Karstadt, the German retailer owned by Nicolas Berggruen, has sold off a big piece of its business to The Signa Group, the Austrian real estate company.
Signa has paid 300 million euros, or $397.8 million at current exchange, for 75.1 percent of Karstadt’s three luxury department stores — KaDeWe in Berlin, Alsterhaus in Hamburg and Oberpollinger in Munich — as well as Karstadt’s 28 sporting goods stores. The premium stores are filled with international luxury labels like Louis Vuitton, Prada, Gucci and Hermès. KaDeWe is the second largest store in Europe next to Harrods in London.
Berggruen retains a 24.9 percent stake in the luxury stores and the sporting goods stores, and continues to maintain 100 percent ownership of Karstadt’s core, 83-unit department store chain that operates throughout Germany.
On the deal with Signa, Berggruen said: “This is my contribution to Karstadt’s further recovery.
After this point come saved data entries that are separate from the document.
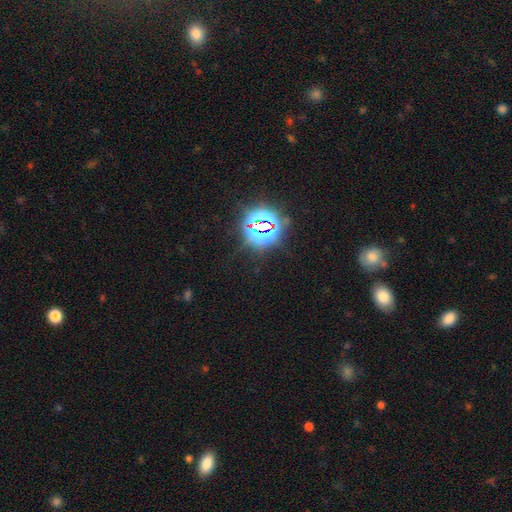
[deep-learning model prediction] A star or artifact, not a galaxy (77%).

Vote fractions:
- Smooth or featured? star or artifact: 77% / smooth: 16% / featured or disk: 7%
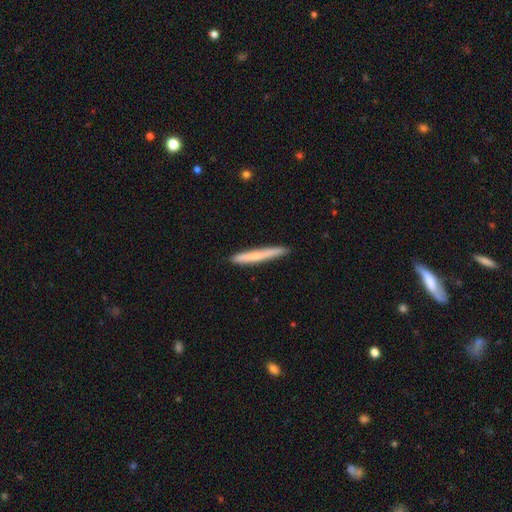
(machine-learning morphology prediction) Smooth or featured: smooth — 62% (featured or disk — 33%)
How rounded: cigar-shaped — 96% (in between — 2%)
Merging: none — 90% (minor disturbance — 8%)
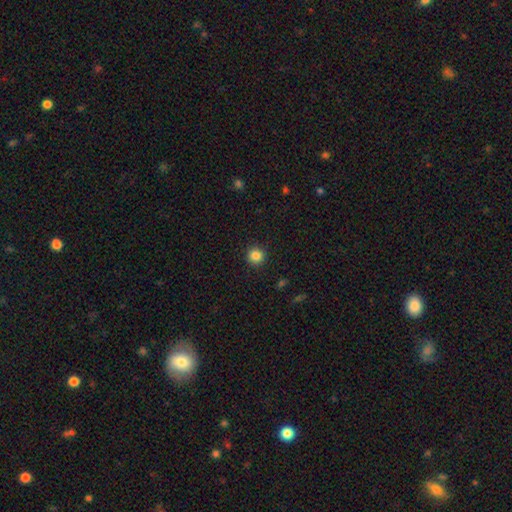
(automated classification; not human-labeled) This appears to be a smooth galaxy with no disk features (85%) that is round (94%). Merging: none (92%).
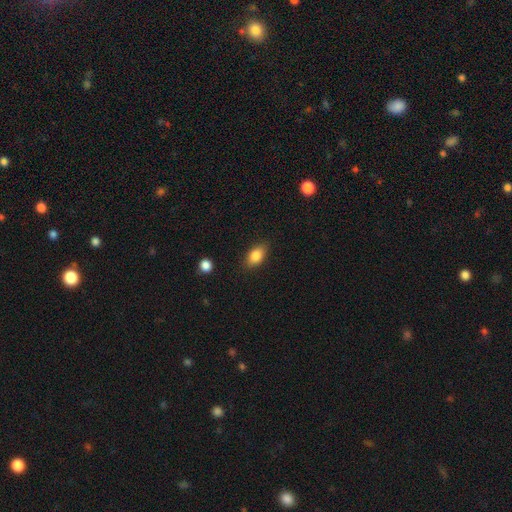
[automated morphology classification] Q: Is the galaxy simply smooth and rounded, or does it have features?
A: smooth — 84%.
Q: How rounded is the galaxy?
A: in between — 86%.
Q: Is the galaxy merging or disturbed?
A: none — 84%.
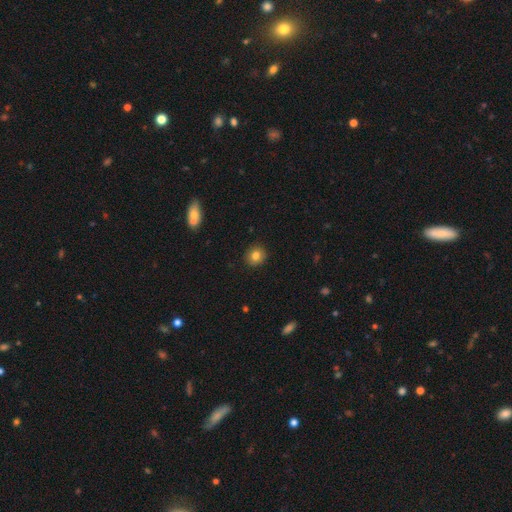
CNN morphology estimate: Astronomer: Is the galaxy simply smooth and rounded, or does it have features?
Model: smooth — 82%.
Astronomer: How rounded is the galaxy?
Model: round — 81%.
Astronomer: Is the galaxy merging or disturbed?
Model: none — 90%.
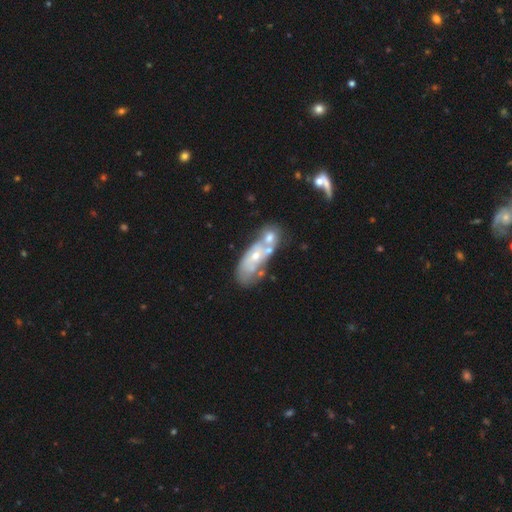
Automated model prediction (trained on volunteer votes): The model was most divided on "merging": merger: 50%, none: 26%, minor disturbance: 15%, major disturbance: 9%. More confident: edge-on disk — no (89%); bar — no (84%); spiral arms — no (63%); smooth or featured — featured or disk (62%); bulge size — small (60%).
I believe in the company and its employees, who are now gaining additional scope and security. I have done this transaction in order to save the future of the organization.”
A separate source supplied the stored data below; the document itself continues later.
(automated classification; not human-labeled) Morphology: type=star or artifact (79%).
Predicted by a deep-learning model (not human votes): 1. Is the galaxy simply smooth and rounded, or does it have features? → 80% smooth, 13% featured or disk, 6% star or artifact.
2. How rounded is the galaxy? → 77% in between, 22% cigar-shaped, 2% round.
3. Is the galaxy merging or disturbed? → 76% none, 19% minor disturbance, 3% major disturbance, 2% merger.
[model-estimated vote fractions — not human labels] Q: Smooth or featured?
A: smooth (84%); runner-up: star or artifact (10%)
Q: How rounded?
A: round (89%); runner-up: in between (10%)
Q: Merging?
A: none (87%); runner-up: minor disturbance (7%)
Berggruen rescued the $4 billion Karstadt out of insolvency in 2010 and has since streamlined operations and staff and triggered a major modernization of the business, working with chief executive officer Andrew Jennings, who has been orchestrating the “Karstadt 2015” strategy. It’s focused on re-merchandising, refurbishments and modernizations, and elevating the profile of the department stores. The 300 million euros will be invested in furthering the strategy.
Signa is already Karstadt’s biggest landlord. Last year, Signa acquired the KaDeWe site along with 16 other Karstadt locations, and in 2001, Signa bought the Oberpollinger site.
Separately, Karstadt revealed that Stephan Sandel is succeeding Jared Bluestein as the new chairman of the supervisory board. Jennings will now report to Sandel and the board. Jennings is planning to leave Karstadt at the end of the year when his contract expires. He has hinted that his next move will be in London.